The work wasn’t supposed to look like this, carried out by zooming virtually into each other’s living rooms every day. Code sessions and meetings now require navigating around child supervision shifts and schooling-from-home responsibilities. Our new young office-mates occasionally dance into view or within earshot during our calls. Still, we acknowledge and are grateful for the privilege afforded by this profession to continue to do our work remotely from safe distance.

So, a major shoutout is due to my colleagues in the trenches of this work overcoming the new unforeseen constraints around it, especially Noah Huffman, David Chandek-Stark, and Michael Daul. Our progress to date has only been possible through resilience, collaboration, and willingness to keep pushing ahead together.

Three months after we started the project, we remain on track for a summer 2020 launch.

As a reminder, we began with the core open-source ArcLight platform (demo available) and have been building extensions and modifications in our local application in order to accommodate Duke needs and preferences. With the caveat that there’ll be more changes coming over the next couple months before launch, I want to provide a summary of what we have been able to accomplish so far and some issues we have encountered along the way. Duke staff may access our demo app (IP-restricted) for an up-to-date look at our work in progress.

Homepage

Homepage design for Duke’s ArcLight finding aids site.
  • Duke Branding. Aimed to make an inviting front door to the finding aids consistent with other modern Duke interfaces, similar to–yet distinguished enough from–other resources like the catalog, digital collections, or Rubenstein Library website.
  • Featured Items. Built a configurable set of featured items from the collections (with captions), to be displayed randomly (actual selections still in progress).
  • Dynamic Content. Provided a live count of collections; we might add more indicators for types/counts of materials represented.

Layout

A collection homepage with a sidebar for context navigation.
  • Sidebar. Replaced the single-column tabbed layout with a sidebar + main content area.
  • Persistent Collection Info. Made collection & component views more consistent; kept collection links (Summary, Background, etc.) visible/available from component pages.
  • Width. Widened the largest breakpoint. We wanted to make full use of the screen real estate, especially to make room for potentially lengthy sidebar text.

Navigation

Component pages contextualized through a sidebar navigator and breadcrumb above the main title.
  • Hierarchical Navigation. Restyled & moved the hierarchical tree navigation into the sidebar. This worked well functionally in ArcLight core, but we felt it would be more effective as a navigational aid when presented beside rather than below the content.
  • Tooltips & Popovers. Provided some additional context on mouseovers for some navigational elements.

    Mouseover context in navigation.
  • List Child Components. Added a direct-child list in the main content for any series or other component. This makes for a clear navigable table of what’s in the current series / folder / etc. Paginating it helps with performance in cases where we might have 1,000+ sibling components to load.
  • Breadcrumb Refactor. Emphasized the collection title. Kept some indentation, but aimed for page alignment/legibility plus a balance of emphasis between current component title and collection title.
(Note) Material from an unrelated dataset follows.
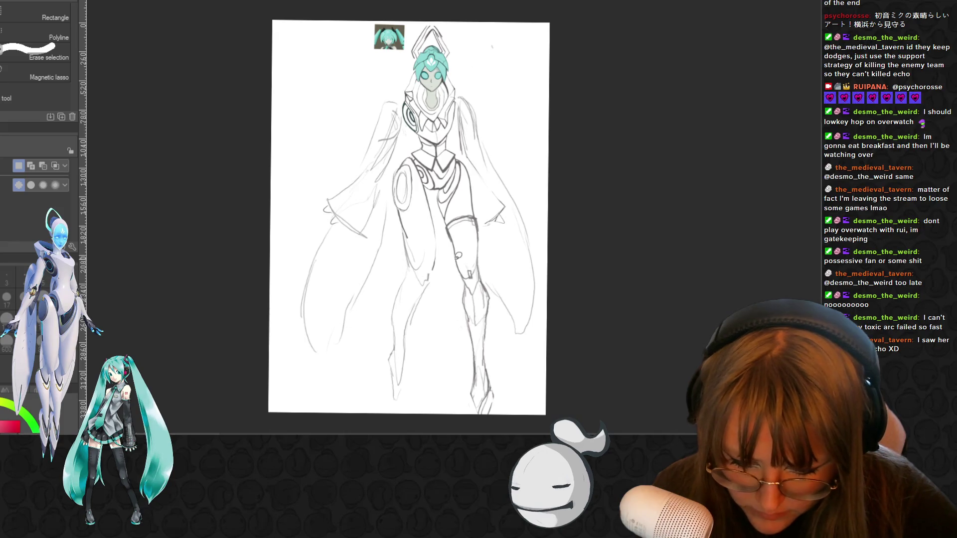
Lasso the thigh, start and cancel a transform, then clear that selection
key(ctrl+plus)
    Breadcrumb trail to show the current component’s nesting.

Search Results

Search results grouped by collection, with keyword highlighting.
  • “Group by Collection” as the default. Our stakeholders were confused by atomized components as search results outside of the context of their collections, so we tried to emphasize that context in the default search.
  • Revised search result display. Added keyword highlighting within result titles in Grouped or All view. Made Grouped results display checkboxes for bookmarking & digitized content indicators.
  • Advanced Search. Kept the global search box simple but added a modal Advanced search option that adds fielded search and some additional filters.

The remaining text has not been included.